Mar 20, 2012 07:52 GMT  ·  By

Seagate may no longer be the greatest supplier of HDDs in the world, but it still develops and launches newer and more advanced technologies, like heat-assisted magnetic recording (HAMR).

HAMR has to be the greatest milestone Seagate has reached in recent years, since it might actually do away with all the rumors about how it is only a matter of time before SSDs completely replace HDDs.

The former may forever exhibit a higher data transfer speed than the latter (or they won't), but HDDs will definitely maintain their capacity advantage.

Microsoft even said, some time ago, that SSDs would hit a big bump in the road by the time they reach 16 TB.

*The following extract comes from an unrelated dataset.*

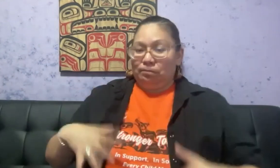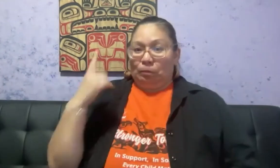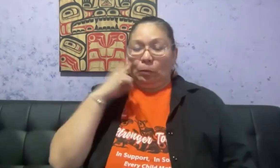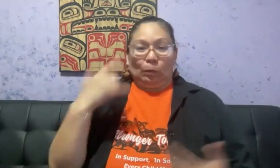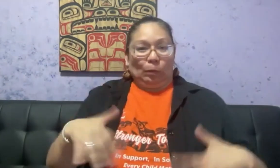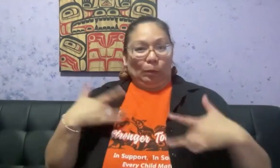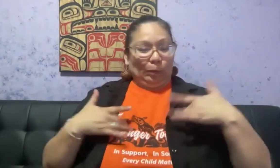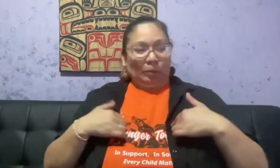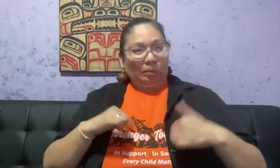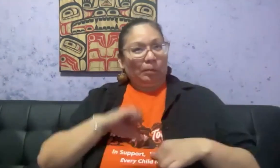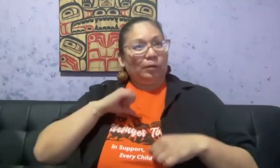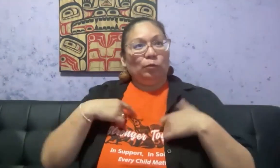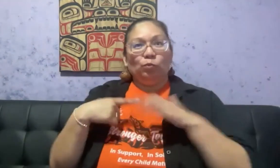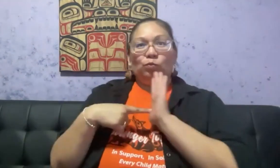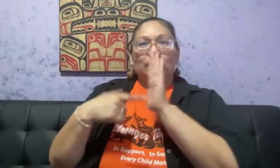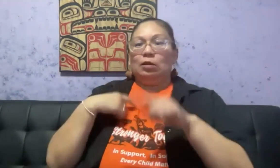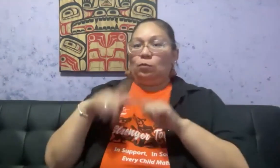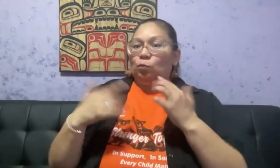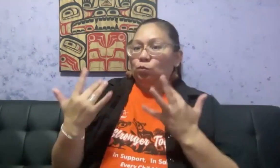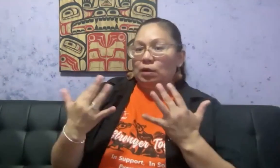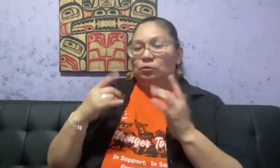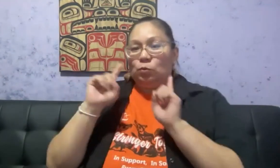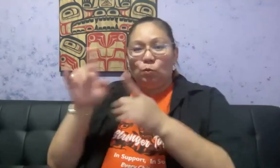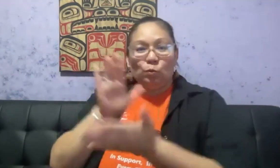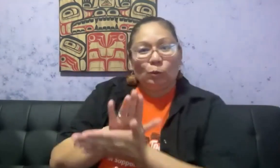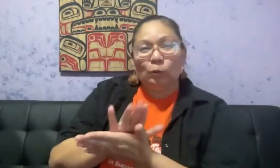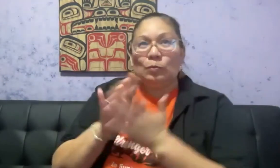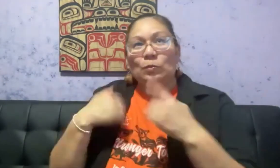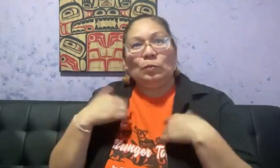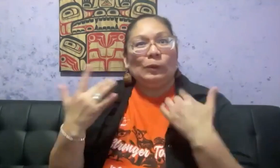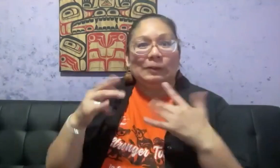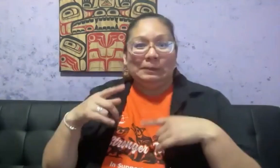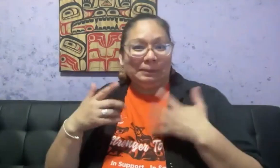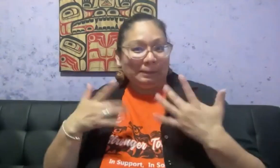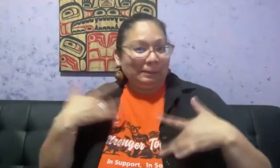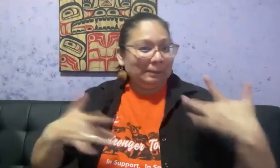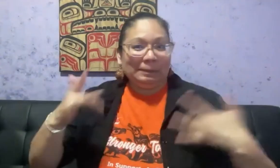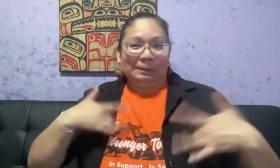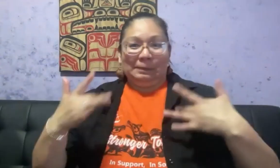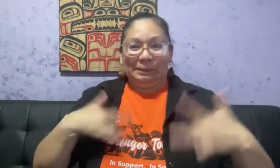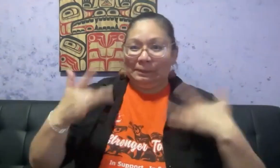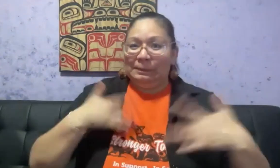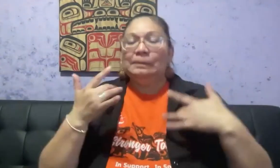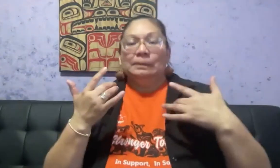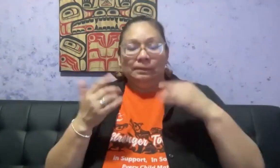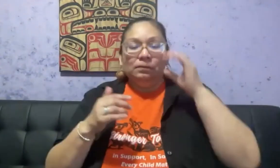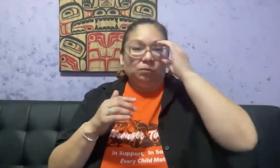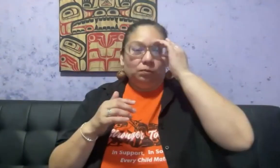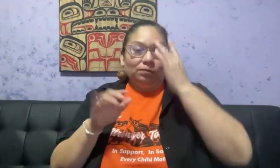She couldn't wait to get to school and be proud to show everyone her new dress that her grandmother made her. She was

Seagate's heat-assisted magnetic recording (HAMR), the newest recording technology, makes it possible to give HDDs up to 60 TB.

Sure, that will happen gradually over the next decade, and the first drives using HAMR will only appear in a few years.

Nevertheless, they will show a twofold increase in average storage space right off the bat.

“The growth of social media, search engines, cloud computing, rich media and other data-hungry applications continues to stoke demand for ever greater storage capacity,” said Mark Re, senior vice president of heads and media research and development at Seagate.

“Hard disk drive innovations like HAMR will be a key enabler of the development of even more data-intense applications in the future, extending the ways businesses and consumers worldwide use, manage and store digital content.”

HAMR essentially doubles (at least) the capacity of today's HDDs by cramming 1 Tb of data on a single square inch.

The linear bit density is of roughly 2 Mb per inch, something assumed impossible until not too long ago.

Initially, the maximum capacity of 3.5-inch drives will go from 3 TB (620 Gb per square inch) to 6TB, while 2.5-inch models will jump from 750 GB to 2 TB. Once the tech reaches its apex, 3.5-inch units will support 30 TB to 60 TB and 2.5-inch will allow for 10 TB to 20 TB.